───── Trecho fornecido

A tributação a serviço do meio ambiente

em 2 November, 2009


 

O que é melhor para a defesa do meio ambiente e o desenvolvimento sustentável quando consideramos o aspecto tributário? Deve o governo aplicar as isenções fiscais ou diminuir a carga tributária? Para o advogado tributarista, Jorge Henrique de Oliveira Souza, “as possibilidades de utilização dos instrumentos tributários com fins ambientais são amplíssimas”. Ele avalia que em razão da elevada carga tributária brasileira, “a concessão de incentivos fiscais estimulará as empresas a melhorarem seus produtos e processos produtivos com vistas a obterem redução da carga tributária e aumentarem a competitividade no mercado”.

 

Para o especialista, as diversas espécies tributárias, ou seja, impostos, taxas, contribuição de melhoria, podem atuar de forma distinta na preservação do meio ambiente. Ele explica que não há um tributo específico, ou melhor, “cada espécie tributária poderá, ao seu modo, contribuir para a preservação ambiental”.

 

Formado em Direito pela Universidade Presbiteriana Mackenzie, Jorge Henrique de Oliveira Souza é sócio do escritório Tojal, Teixeira Ferreira, Serrano & Renault advogados associados.   Em entrevista ao Observatório Eco, ele disse que o grande equívoco do legislador ao tratar da tributação ambiental é “utilizar com muita timidez e em pouquíssimos casos, este valioso instrumento”.

 

Com pós-graduação em Direito Tributário, pelo IBET (Instituto Brasileiro de Estudos Tributário) da USP/SP e mestrado pela PUC-SP (Pontifícia Universidade Católica), o tributarista defende que o uso correto da tributação pode permitir “a efetiva criação de um tributo ambiental, e não apenas o aumento da carga tributária sob a justificativa de preservação do meio ambiente”.

──────────
───── Material apresentado

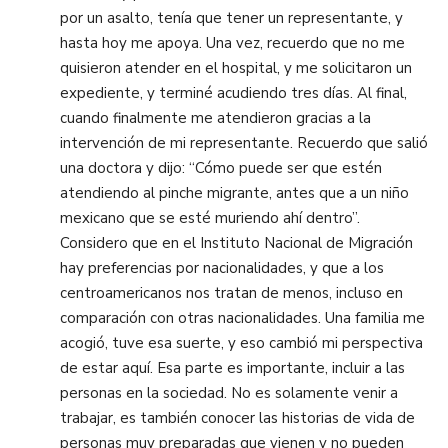
por un asalto, tenía que tener un representante, y
hasta hoy me apoya. Una vez, recuerdo que no me
quisieron atender en el hospital, y me solicitaron un
expediente, y terminé acudiendo tres días. Al final,
cuando finalmente me atendieron gracias a la
intervención de mi representante. Recuerdo que salió
una doctora y dijo: “Cómo puede ser que estén
atendiendo al pinche migrante, antes que a un niño
mexicano que se esté muriendo ahí dentro”.
Considero que en el Instituto Nacional de Migración
hay preferencias por nacionalidades, y que a los
centroamericanos nos tratan de menos, incluso en
comparación con otras nacionalidades. Una familia me
acogió, tuve esa suerte, y eso cambió mi perspectiva
de estar aquí. Esa parte es importante, incluir a las
personas en la sociedad. No es solamente venir a
trabajar, es también conocer las historias de vida de
personas muy preparadas que vienen y no pueden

──────────

> [Atividade] Retome a matéria sobre tributação a serviço do meio ambiente logo após a última frase e dê continuidade ao texto.

> [Resultado do exercício]
Recentemente, ele lançou, pela Del Rey Editora, o livro, Tributação e Meio Ambiente, que traz o resultado de seu trabalho de mestrado feito na PUC-SP sob a orientação de professor Roque Carrazza.  Veja a entrevista que o advogado Jorge Henrique de Oliveira Souza concedeu ao Observatório Eco com exclusividade.

 

Observatório Eco: De que maneira o regime tributário pode incentivar as práticas sustentáveis direcionadas à preservação do Meio Ambiente?

 

Jorge Henrique de Oliveira Souza: Os instrumentos tributários são valiosas ferramentas à disposição dos legisladores para a preservação ambiental, e a própria Constituição Federal indica esta possibilidade, conforme os artigos 170 e 225.

 

Estes instrumentos podem ser utilizados tanto para arrecadar recursos que o Poder Público empregará em atividades de preservação ou recuperação ambiental, como ferramenta para orientar e estimular a adoção de condutas com menor impacto ambiental, o que comumente chamamos de caráter extrafiscal do tributo.

 

Cada uma destas possibilidades, arrecadar recursos ou induzir condutas irá atuar de forma distinta para o alcance de um meio ambiente equilibrado, como previsto na Constituição Federal. Devemos destacar que as distintas espécies tributárias, impostos, taxas, contribuição de melhoria, também irão atuar de forma distinta na preservação do meio ambiente.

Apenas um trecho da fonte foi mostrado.